Tune all your strings one by one by matching the sound of the strings to the corresponding note on your tuner. Tuning your bass is not hard. But as with any other instrument it involves practice,and of course, practice makes perfect. After a while you may find that you do not even have to rely on an electronic tuner to tune your bass.
It can be played by plucking, slapping, tapping, popping, or by picking the strings with a pick. The bass guitar looks somewhat similar to an electric guitar, but with a larger, heavier body, a longer scale length, and a longer neck. The bass guitar usually has four strings, tuned one octave lower in pitch than the four lower strings of a guitar.
Advanced players must have some command of scale, chord and arpeggio patterns, to be advanced, yet often they get real fast and efficient with enough patterns to impress others and get by, but they realize how extremely limited they still are, and how they are not really as advanced as they would like to be because of their insufficient scope and grasp of a complete mastery of the fretboard with the current patterns that they already know, as well as the theoretical aspect behind the patterns and their use.

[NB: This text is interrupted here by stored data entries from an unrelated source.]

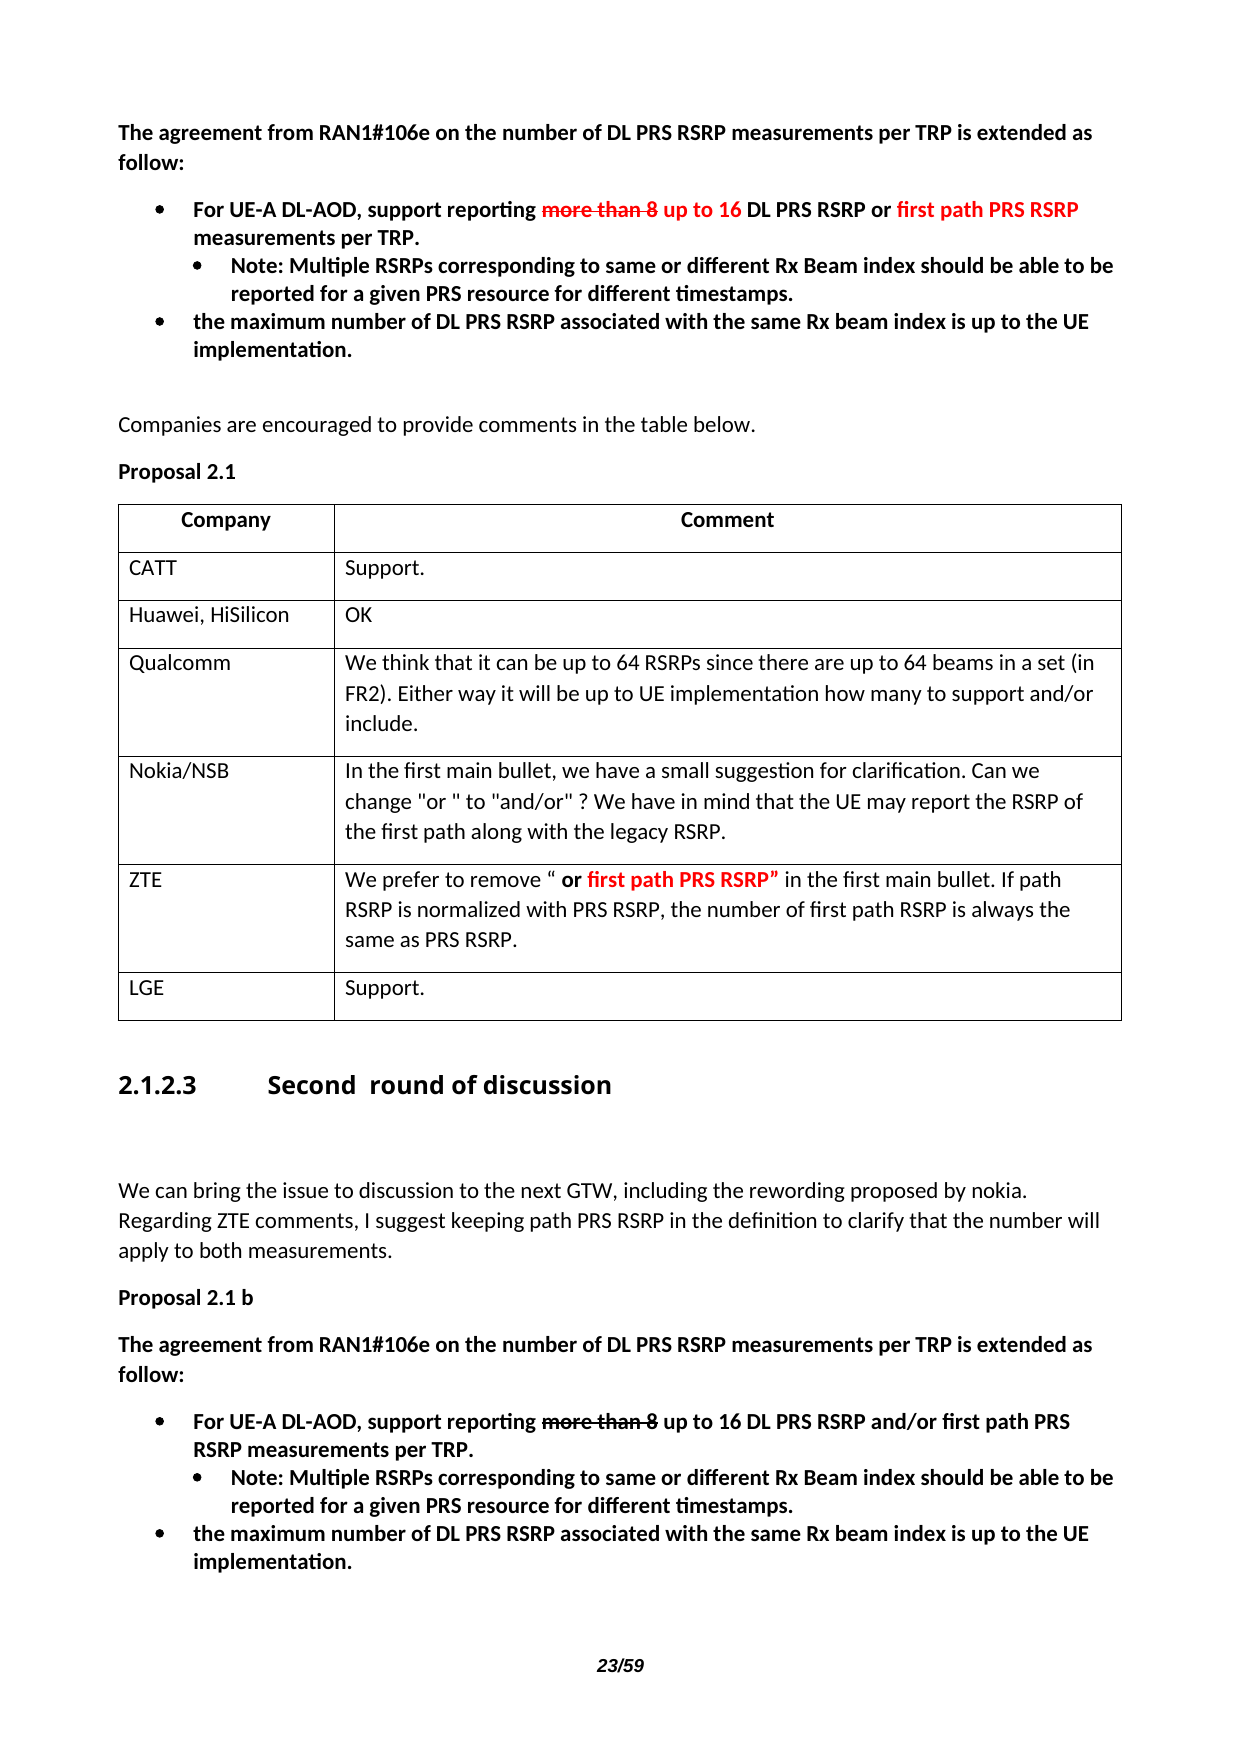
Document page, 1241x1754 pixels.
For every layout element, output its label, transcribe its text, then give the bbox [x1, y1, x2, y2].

subtitle Second round of discussion [118, 1068, 1122, 1102]
text Companies are encouraged to provide comments in the table below. [118, 410, 1122, 438]
table_header Comment [335, 505, 1121, 552]
list Note: Multiple RSRPs corresponding to same or different Rx Beam index should be able to be reported for a given PRS resource for different timestamps. [193, 251, 1122, 307]
text We can bring the issue to discussion to the next GTW, including the rewording proposed by nokia. Regarding ZTE comments, I suggest keeping path PRS RSRP in the definition to clarify that the number will apply to both measurements. [118, 1176, 1122, 1264]
list the maximum number of DL PRS RSRP associated with the same Rx beam index is up to the UE implementation. [156, 307, 1122, 363]
list For UE-A DL-AOD, support reporting more than 8 up to 16 DL PRS RSRP and/or first path PRS RSRP measurements per TRP. [156, 1407, 1122, 1463]
table_cell Huawei, HiSilicon [119, 601, 334, 647]
table_cell Qualcomm [119, 649, 334, 756]
text Proposal 2.1 b [118, 1283, 1122, 1311]
table_cell Nokia/NSB [119, 757, 334, 864]
table_cell LGE [119, 973, 334, 1020]
text Proposal 2.1 [118, 457, 1122, 485]
list Note: Multiple RSRPs corresponding to same or different Rx Beam index should be able to be reported for a given PRS resource for different timestamps. [193, 1463, 1122, 1519]
table_cell ZTE [119, 865, 334, 972]
text The agreement from RAN1#106e on the number of DL PRS RSRP measurements per TRP is extended as follow: [118, 118, 1122, 176]
table_cell Support. [335, 553, 1121, 599]
table_cell We prefer to remove “ or first path PRS RSRP” in the first main bullet. If path RSRP is normalized with PRS RSRP, the number of first path RSRP is always the same as PRS RSRP. [335, 865, 1121, 972]
table_cell We think that it can be up to 64 RSRPs since there are up to 64 beams in a set (in FR2). Either way it will be up to UE implementation how many to support and/or include. [335, 649, 1121, 756]
table_cell OK [335, 601, 1121, 647]
list the maximum number of DL PRS RSRP associated with the same Rx beam index is up to the UE implementation. [156, 1519, 1122, 1575]
table_cell CATT [119, 553, 334, 599]
text The agreement from RAN1#106e on the number of DL PRS RSRP measurements per TRP is extended as follow: [118, 1330, 1122, 1388]
table_cell In the first main bullet, we have a small suggestion for clarification. Can we change "or " to "and/or" ? We have in mind that the UE may report the RSRP of the first path along with the legacy RSRP. [335, 757, 1121, 864]
table_cell Support. [335, 973, 1121, 1020]
list For UE-A DL-AOD, support reporting more than 8 up to 16 DL PRS RSRP or first path PRS RSRP measurements per TRP. [156, 195, 1122, 251]
table_header Company [119, 505, 334, 552]
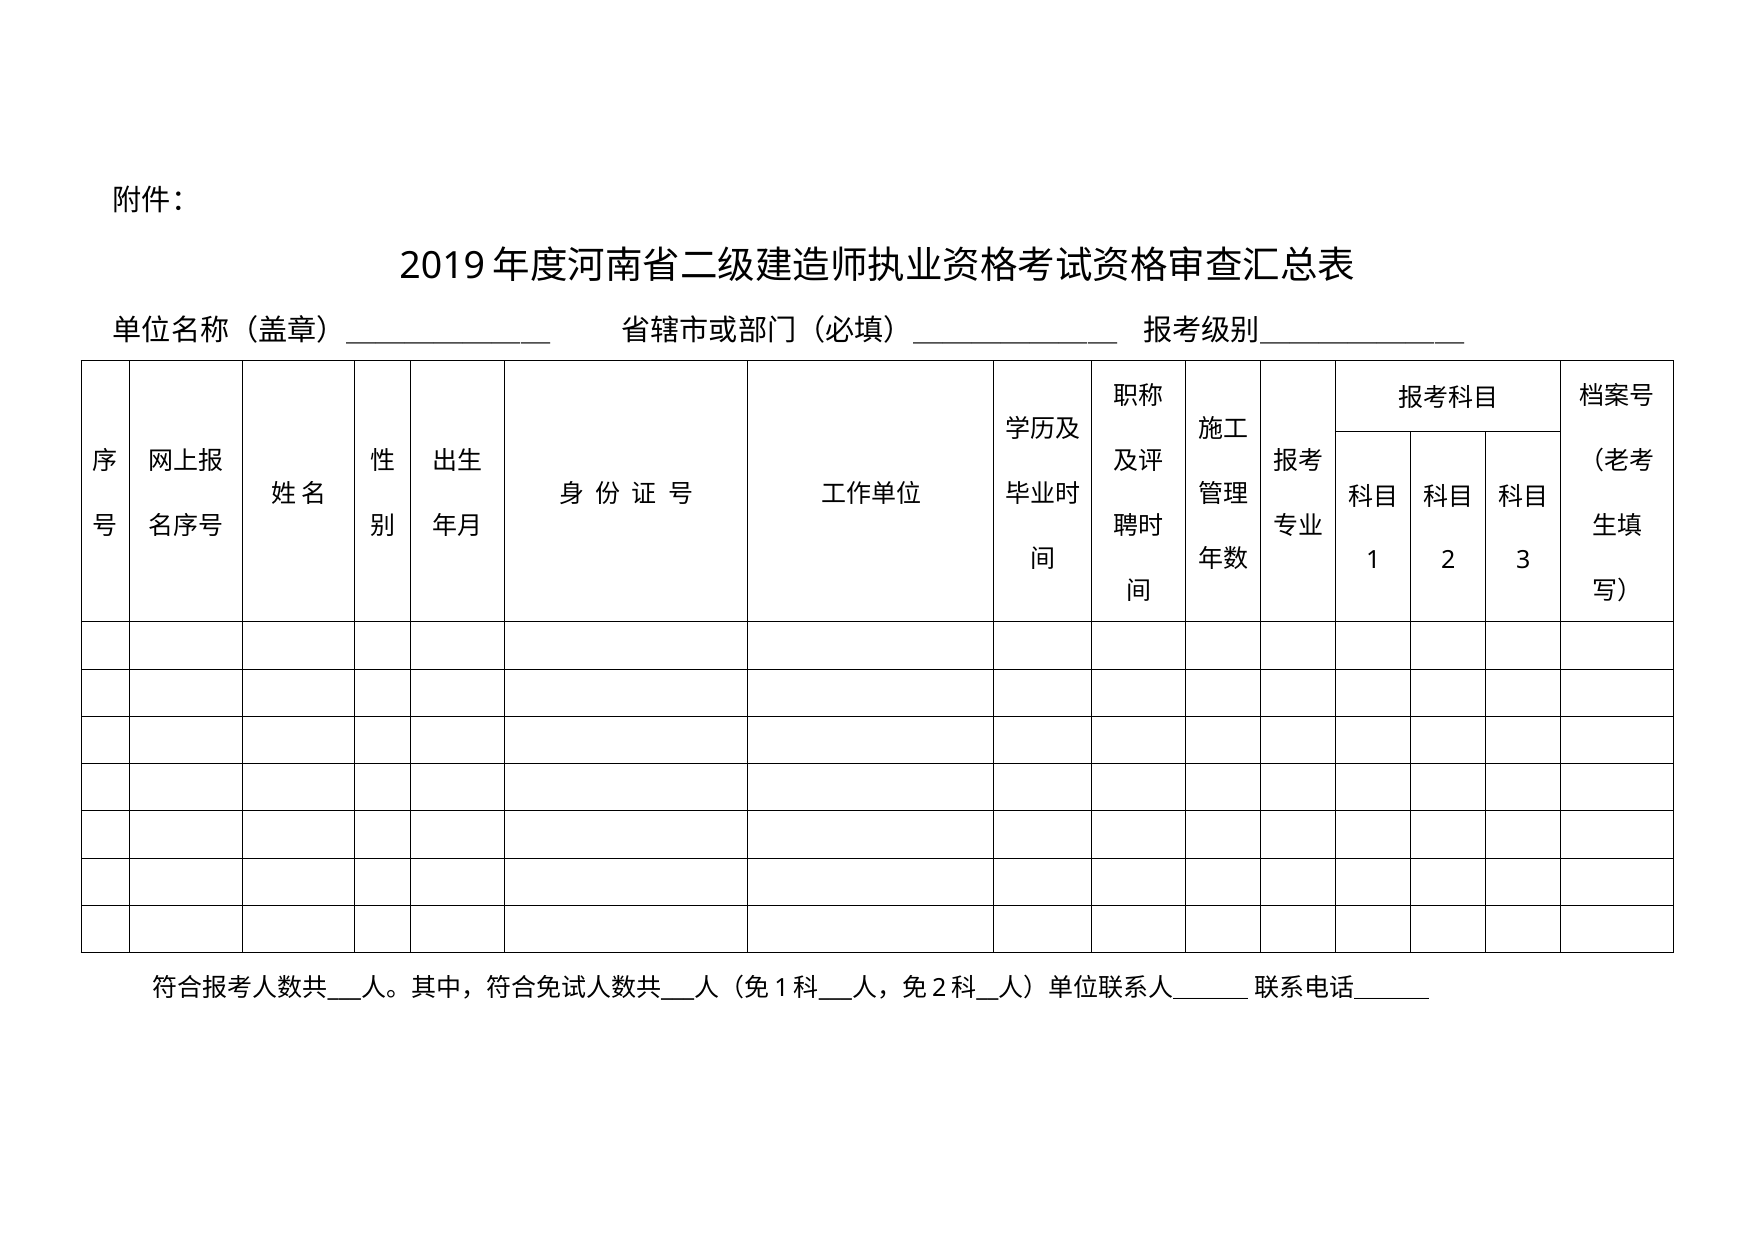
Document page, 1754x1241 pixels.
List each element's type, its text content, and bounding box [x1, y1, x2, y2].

Besides, this will give you a chance to expand your instrument sound range, giving it more depth and compression. There are different variations of slapping the string. Slap bass techniques are commonly found in all types of music, but most notably in the funk, Latin and pop styles.
Unfortunately, it turns out to be harder than it looks. Here’s why: The muscles that move your hands and fingers across the neck and strings are rarely used for other tasks. The fine motor skills needed to play a stringed instrument require that the small muscles of the hands be strengthened. So when you take up the bass, you’re like a baby learning to walk: Not only do you have no idea of what you’re doing, you don’t even have the muscles to do it.
Use your left thumb as a pivot, keeping your elbow out from your body so that it can swing back and forth freely. Curve the fingers of your left hand out over the neck to reach notes on the thicker strings; as your thumb pivots. Play the notes on the thinner strings with your fingers flattened more against the neck, your elbow pulled back, and your left thumb standing almost out straight from the neck.
So, now that you have the basic steps on hand position for playing your bass guitar. Now, what you’ve got to do is learn some other basic stuff, like scales, techniques and song. Be sure that you actually WANT to learn and don’t let the frustration discourage you!